Sie sagte gegenüber The New Humanitarian, dass die bereits hohe Ernährungsunsicherheit in der Region durch die Erdbeben und Klimaschocks wie Dürren, die die landwirtschaftliche Produktion beeinträchtigten, noch verschärft wurde. In den am stärksten von den Erdbeben betroffenen Teilen Syriens herrschte großer Wassermangel, fügte Qaddour hinzu und wies darauf hin, dass ein großer Teil des Ackerlandes der Region jetzt zur Unterbringung von Menschen genutzt werde, die durch die Katastrophe obdachlos geworden seien.

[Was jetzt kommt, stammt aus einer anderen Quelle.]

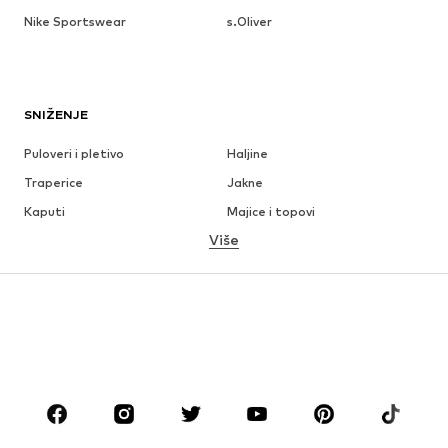
Nike Sportswear
s.Oliver
SNIŽENJE
Puloveri i pletivo
Haljine
Traperice
Jakne
Kaputi
Majice i topovi
Više
Hlače
Donje rublje
Suknje
Bluze i tunike
Sweater majice i trenirke
Sakoi
Kupaći kostimi
Kombinezoni
Veći brojevi
Odjeća za trudnice
Obuća
Sport
Dodaci
Premium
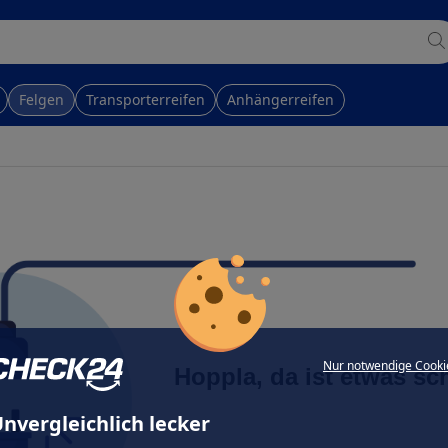
Felgen
Transporterreifen
Anhängerreifen
Nur notwendige Cooki
Hoppla, da ist etwas sc
nvergleichlich lecker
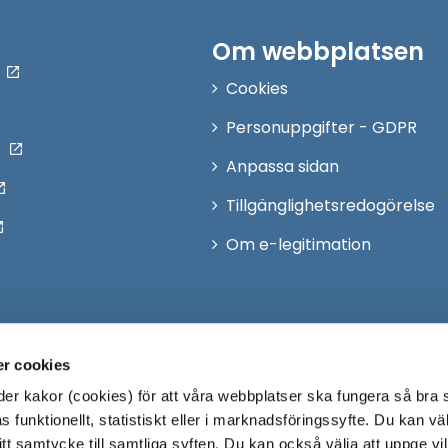
Om webbplatsen
Cookies
Personuppgifter - GDPR
Anpassa sidan
Tillgänglighetsredogörelse
Om e-legitimation
r cookies
r kakor (cookies) för att våra webbplatser ska fungera så bra 
 funktionellt, statistiskt eller i marknadsföringssyfte. Du kan väl
 ditt samtycke till samtliga syften. Du kan också välja att uppge vi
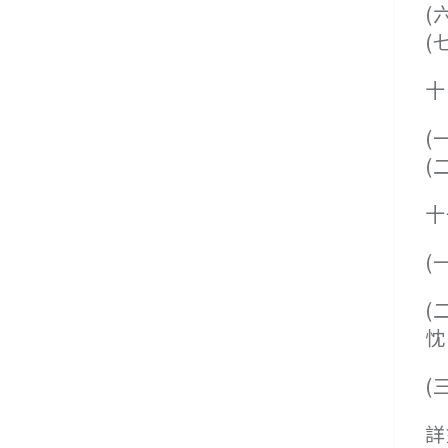
(
(
十
(
(
十
(
(
忱
(
詳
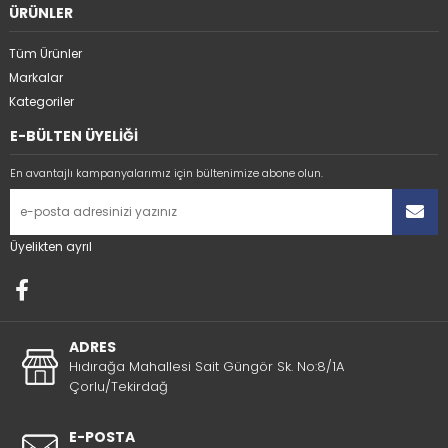
ÜRÜNLER
Tüm Ürünler
Markalar
Kategoriler
E-BÜLTEN ÜYELİĞİ
En avantajlı kampanyalarımız için bültenimize abone olun.
Üyelikten ayrıl
ADRES
Hıdırağa Mahallesi Sait Güngör Sk. No:8/1A
Çorlu/Tekirdağ
E-POSTA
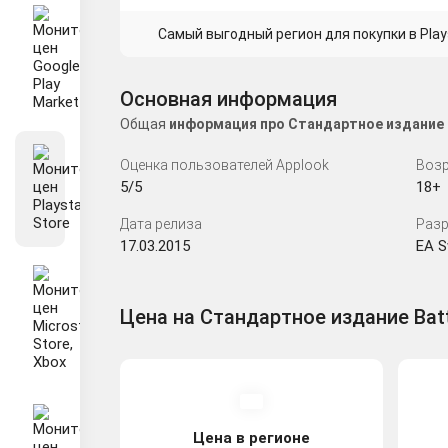
Самый выгодный регион для покупки в Plays
Основная информация
Общая
информация про Стандартное издание B
Оценка пользователей Applook
Возр
5/5
18+
Дата релиза
Разр
17.03.2015
EA S
Цена на Стандартное издание Battle
Цена в регионе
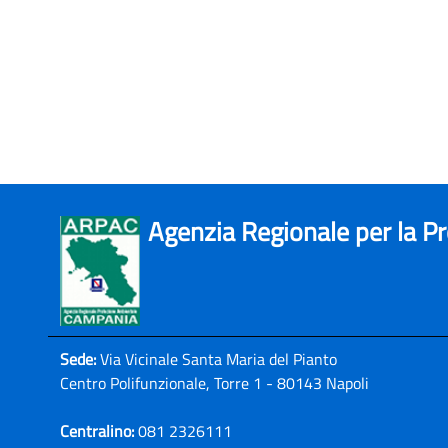
Agenzia Regionale per la P
Sede:
Via Vicinale Santa Maria del Pianto
Centro Polifunzionale, Torre 1 - 80143 Napoli
Centralino:
081 2326111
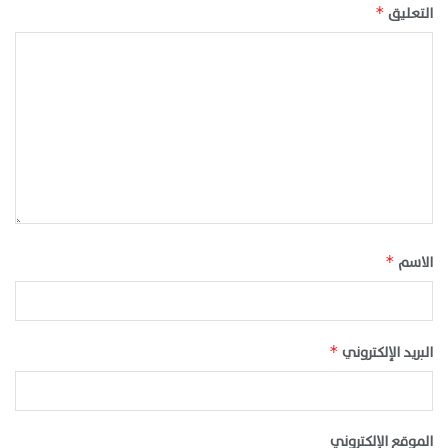
التعليق
*
الاسم
*
البريد الإلكتروني
*
الموقع الإلكتروني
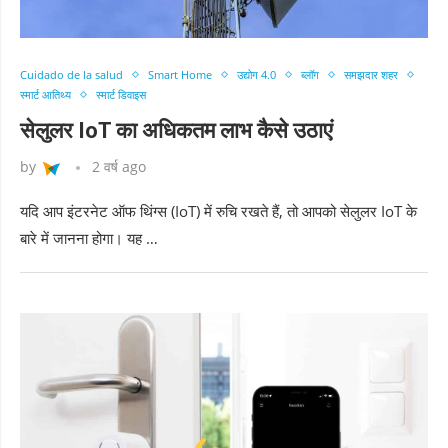
Cuidado de la salud
Smart Home
उद्योग 4.0
ब्लॉग
समझदार शहर
स्मार्ट आतिथ्य
स्मार्ट डिवाइस
सेलुलर IoT का अधिकतम लाभ कैसे उठाएं
by
2 वर्ष ago
यदि आप इंटरनेट ऑफ थिंग्स (IoT) में रुचि रखते हैं, तो आपको सेलुलर IoT के
बारे में जानना होगा। यह …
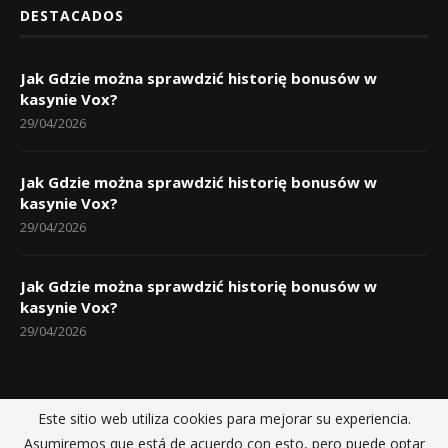
DESTACADOS
Jak Gdzie można sprawdzić historię bonusów w
kasynie Vox?
29/04/2026
Jak Gdzie można sprawdzić historię bonusów w
kasynie Vox?
29/04/2026
Jak Gdzie można sprawdzić historię bonusów w
kasynie Vox?
29/04/2026
Este sitio web utiliza cookies para mejorar su experiencia.
Inicio
Políticas de privacidad
Sobre nosotros
Contactos
Asumiremos que está de acuerdo con esto, pero puede optar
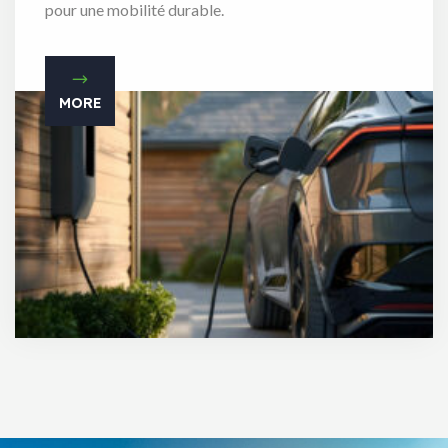
pour une mobilité durable.
MORE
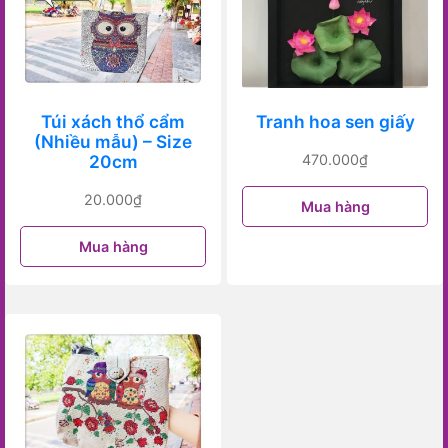
Túi xách thổ cẩm
Tranh hoa sen giấy
(Nhiều mẫu) – Size
20cm
470.000
₫
20.000
₫
Mua hàng
Mua hàng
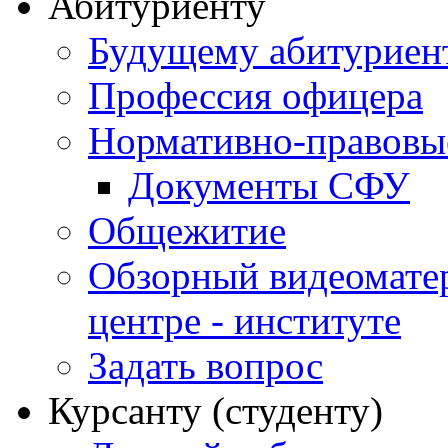
Абитуриенту
Будущему абитурие
Профессия офицера
Нормативно-правовы
Документы СФУ
Общежитие
Обзорный видеомате
центре - институте
Задать вопрос
Курсанту (студенту)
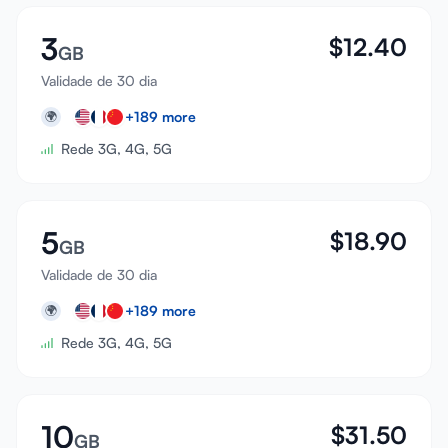
3
$
12.40
GB
Validade de 30 dia
+
189
more
🌍
Rede 3G, 4G, 5G
5
$
18.90
GB
Validade de 30 dia
+
189
more
🌍
Rede 3G, 4G, 5G
10
$
31.50
GB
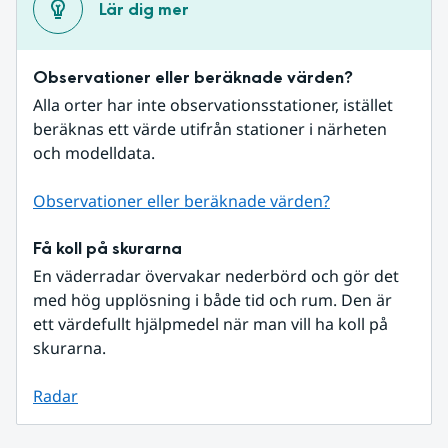
Lär dig mer
Observationer eller beräknade värden?
Alla orter har inte observationsstationer, istället 
beräknas ett värde utifrån stationer i närheten 
och modelldata.
Observationer eller beräknade värden?
Få koll på skurarna
En väderradar övervakar nederbörd och gör det 
med hög upplösning i både tid och rum. Den är 
ett värdefullt hjälpmedel när man vill ha koll på 
skurarna.
Radar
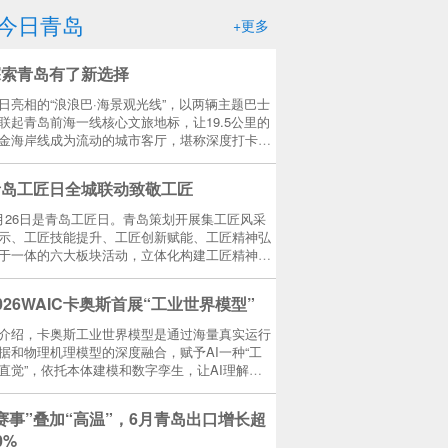
今日青岛
+更多
探索青岛有了新选择
日亮相的“浪浪巴·海景观光线”，以两辆主题巴士
联起青岛前海一线核心文旅地标，让19.5公里的
金海岸线成为流动的城市客厅，堪称深度打卡青
的“移动导览手册”。
青岛工匠日全城联动致敬工匠
月26日是青岛工匠日。青岛策划开展集工匠风采
示、工匠技能提升、工匠创新赋能、工匠精神弘
于一体的六大板块活动，立体化构建工匠精神传
与创新赋能体系，让岗位创新、匠心创造成为全
风尚。
026WAIC卡奥斯首展“工业世界模型”
介绍，卡奥斯工业世界模型是通过海量真实运行
据和物理机理模型的深度融合，赋予AI一种“工
直觉”，依托本体建模和数字孪生，让AI理解工
内每台设备运转、每道工序特性，全面支撑工业
能体的研发与应用。
赛事”叠加“高温”，6月青岛出口增长超
0%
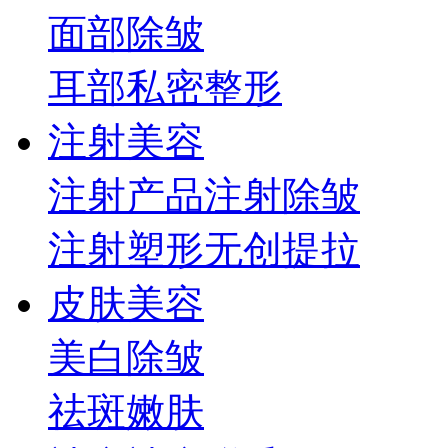
面部
除皱
耳部
私密整形
注射美容
注射产品
注射除皱
注射塑形
无创提拉
皮肤美容
美白
除皱
祛斑
嫩肤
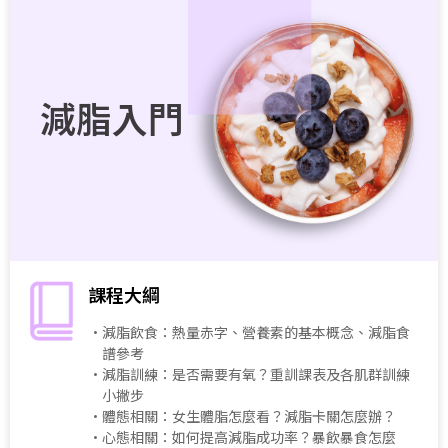
減脂入門
課程大綱
・減脂飲食：熱量赤字、營養素的基本概念、減脂食
譜參考
・減脂訓練：是否需要有氧？重訓課表及各肌群訓練
小撇步
・體態相關：女生體脂怎麼看？減脂卡關怎麼辦？
・心態相關：如何提高減脂成功率？暴飲暴食怎麼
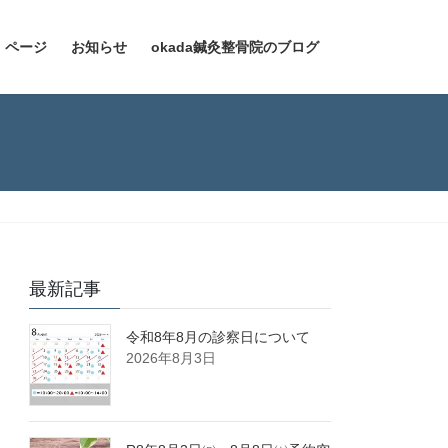
）ページ
お知らせ
okada鍼灸整骨院のブログ
最新記事
令和8年8月の診察日について
2026年8月3日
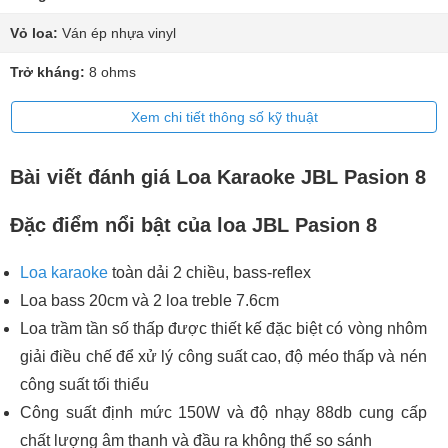
Vỏ loa:
Ván ép nhựa vinyl
Trở kháng:
8 ohms
Xem chi tiết thông số kỹ thuật
Bài viết đánh giá Loa Karaoke JBL Pasion 8
Đặc điểm nổi bật của loa JBL Pasion 8
Loa karaoke
toàn dải 2 chiều, bass-reflex
Loa bass 20cm và 2 loa treble 7.6cm
Loa trầm tần số thấp được thiết kế đặc biệt có vòng nhôm
giải điều chế để xử lý công suất cao, độ méo thấp và nén
công suất tối thiểu
Công suất định mức 150W và độ nhạy 88db cung cấp
chất lượng âm thanh và đầu ra không thể so sánh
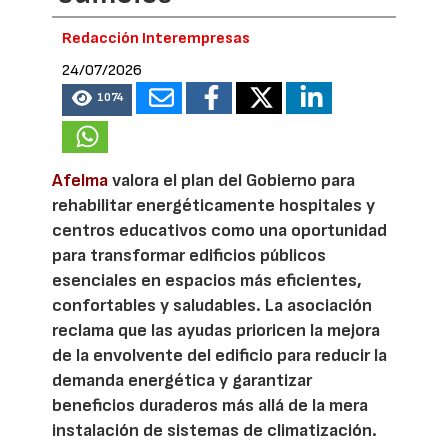
Redacción Interempresas
24/07/2026
1074
Afelma
valora el plan del Gobierno para
rehabilitar energéticamente hospitales y
centros educativos como una oportunidad
para transformar edificios públicos
esenciales en espacios más eficientes,
confortables y saludables. La asociación
reclama que las ayudas prioricen la mejora
de la envolvente del edificio para reducir la
demanda energética y garantizar
beneficios duraderos más allá de la mera
instalación de sistemas de climatización.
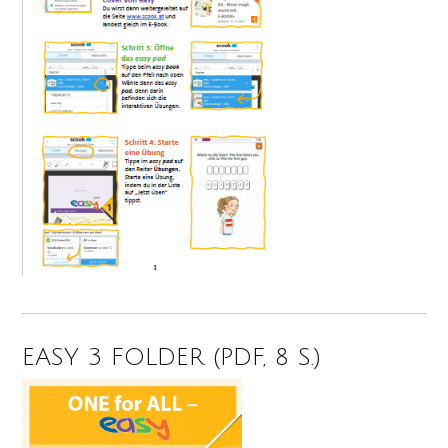
EASY 3 FOLDER (PDF, 8 S.)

„Ich habe Angst vor der Zukunft. Es gibt nicht viele Möglichkeiten. Jetzt, wo keine Hilfe kommt, ist die Situation wirklich beängstigend.“

Dies alles führt zum Leid von Menschen wie Tareq Hasan al-Hasan, der mit seinem behinderten Bruder, seiner Frau und zwei kleinen Kindern im Zelt neben Dalal Hasan (kein direkter Verwandter) lebt.

Die 30-jährige al-Hasan stammt aus demselben Dorf wie Hasan und wurde wie ihre Familie durch die Erdbeben zum sechsten Mal aus ihrem Zuhause vertrieben.

„Nichts ist mehr billig“, sagte er gegenüber The New Humanitarian. „Es gibt keine Jobmöglichkeiten.“

Al-Hasan, ein Landarbeiter, konnte keine Anstellung finden und angesichts der steigenden Preise hat er Schwierigkeiten, auch nur das Nötigste zu kaufen.

Al-Hasan sagte, er habe Hilfsorganisationen in der Gegend um Lebensmittel gebeten, aber sie hätten ihm gesagt, dass es nicht genug gäbe. „Die Situation ist jetzt so schlimm, dass wir manchmal schlafen gehen, ohne überhaupt Brot zu essen“, fügte er hinzu.

Trotz der Medienaufmerksamkeit nach den Erdbeben glaubt al-Hasan, dass die Kameras nun weitergezogen seien und Menschen wie er sich selbst überlassen seien: „Von den arabischen Ländern bis zur UNO haben uns alle im Stich gelassen.“

Al-Hasan ist jetzt äußerst besorgt darüber, was der morgige Tag bringen wird. „Ich habe Angst vor der Zukunft“, sagte er. „Es gibt nicht viele Möglichkeiten. Jetzt, wo keine Hilfe kommt, ist die Situation wirklich beängstigend.“

Dieses Projekt wurde vom H2H Fund des H2H Network finanziert, der vom Disasters Emergency Committee (DEC) und dem Foreign Commonwealth and Development Office (FCDO) unterstützt wird.

Abd Majed Alkarh berichtete aus Idlib im Nordwesten Syriens. Hanna Davis berichtete aus Beirut, Libanon. Herausgegeben von Annie Slemrod.